Narra en Fármaco que lo escribió porque no podía pensar en nada que no fuera morir.
Tenía otros proyectos literarios empezados, otras ideas, y no me podía centrar. Todo en mi cabeza era la depresión a cada instante. Creo que lo más importante para un escritor, para una escritora, es contar lo que le importa en ese momento, sobre lo que no puede dejar de pensar, y en mi caso era la depresión.
“Este párrafo no debería publicarlo”. Pero ahí está.
Sí, era muy fuerte, sobre la animación del cuerpo a morirse: “Lo único que me apetece es pensar en formas de morir”. Y sabía que era duro y contraproducente, que iba contra la vida. De hecho, ahora no estoy de acuerdo con ese párrafo.
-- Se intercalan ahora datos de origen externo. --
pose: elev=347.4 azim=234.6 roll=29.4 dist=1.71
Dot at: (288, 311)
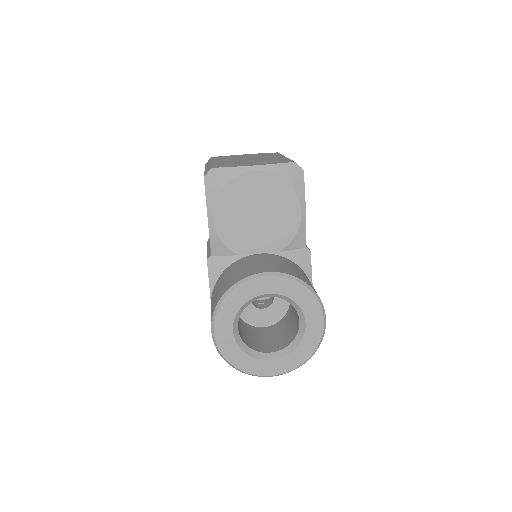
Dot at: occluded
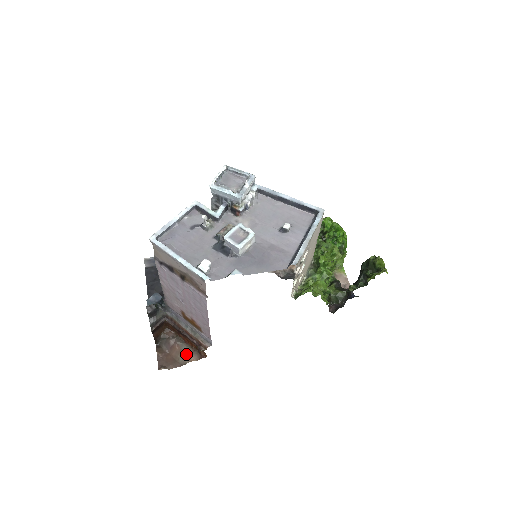
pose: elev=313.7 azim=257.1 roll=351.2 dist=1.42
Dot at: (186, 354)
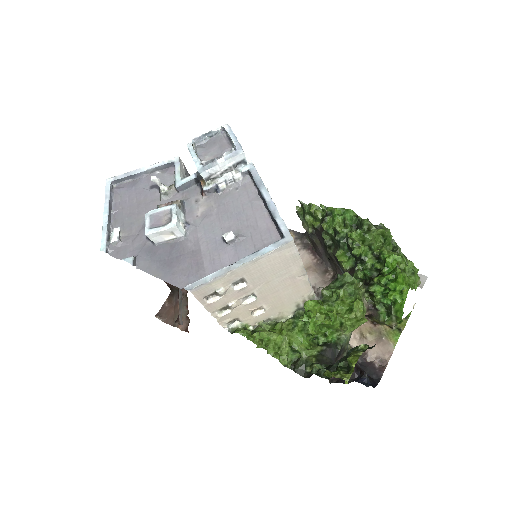
Dot at: occluded
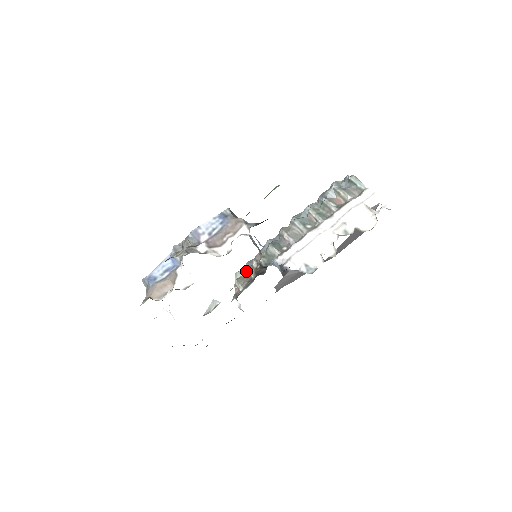
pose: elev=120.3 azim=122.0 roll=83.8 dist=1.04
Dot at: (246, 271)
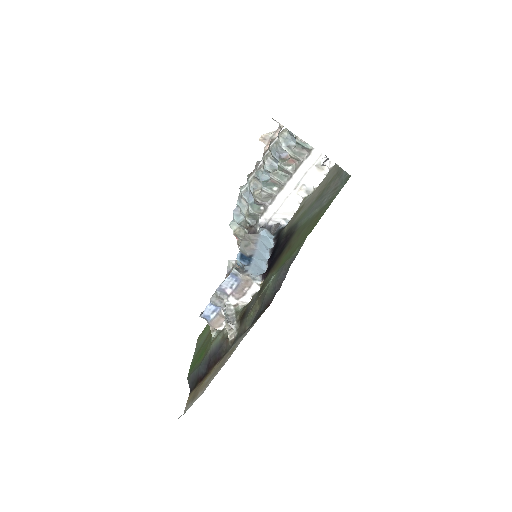
Dot at: (238, 224)
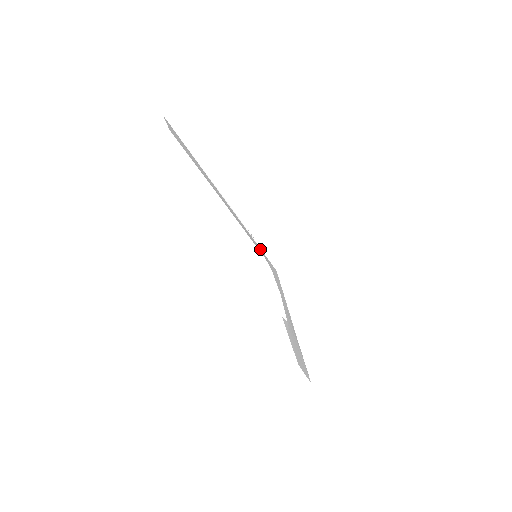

Pero creo que, si te metas en la cabeza de una persona con depresión, ese es el pensamiento constante. Por eso, aunque no sea nada diplomático, pienso que está bien que quede escrito porque es real.
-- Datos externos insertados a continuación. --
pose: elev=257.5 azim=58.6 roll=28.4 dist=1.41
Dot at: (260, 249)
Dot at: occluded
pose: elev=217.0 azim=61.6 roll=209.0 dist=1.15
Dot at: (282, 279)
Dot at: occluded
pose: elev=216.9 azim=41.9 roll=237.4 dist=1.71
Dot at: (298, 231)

Comenta que la depresión es como si te ataran al pie una bola de acero de presidiario. ¿Fue consciente de cuándo se desató?
Tenía la sensación de que nunca me iba a recuperar. Hay que tener mucha paciencia, una especie de fe en la curación, porque no lo ves, porque es muy difícil salir de lo negro. Me desesperaba. Conseguir desprenderte de la depresión es un proceso lentísimo, y más en esta sociedad de la inmediatez, del efecto del ibuprofeno en veinte minutos, de la contestación a los mensajes ya, de la llegada del autobús enseguida... Sobre todo los jóvenes no podemos asumirlo, ‘esto es un timo, no funciona la medicación’.
¿Ha releído Fármaco?
No puedo. Me da temblor volver a él, igual que todo lo relacionado con la depresión, como ver una caja de antidepresivos. Me da mucho respeto, miedo y terror.
Que le relean párrafos no tiene que ser fácil...
No, pero intento pensarlo como literatura, como un lugar lejano a mí que escribí en ese momento. Me reconozco en el libro porque soy así y he experimentado esas tinieblas dentro de mí. Siempre he sido una niña un poco existencialista. Al final es una cosa biológica, social, muy genética en mi caso. Reconozco a esa Almudena y a lo mejor yo tenía que pasar por esa enfermedad para seguir hacia adelante, no lo sé.
¿Cuál es el mejor fármaco contra la depresión?
Por lo que he aprendido, la ciencia y el amor, del tipo que sea.

DNI

​Almudena Sánchez (Andratx, Mallorca, 1985) es periodista y máster en Escritura Creativa. La acústica de los iglús (Caballo de Troya) fue su primer libro, de relatos. Ya con ocho ediciones y publicado también en Argentina, figuró entre los libros favoritos de la New Spanish Books. En 2013 fue incluida en Bajo 30, antología de nuevos narradores españoles (Salto de Página) y en 2019 fue seleccionada entre los diez mejores escritores treintañeros de España por la AECID. Vive en Madrid.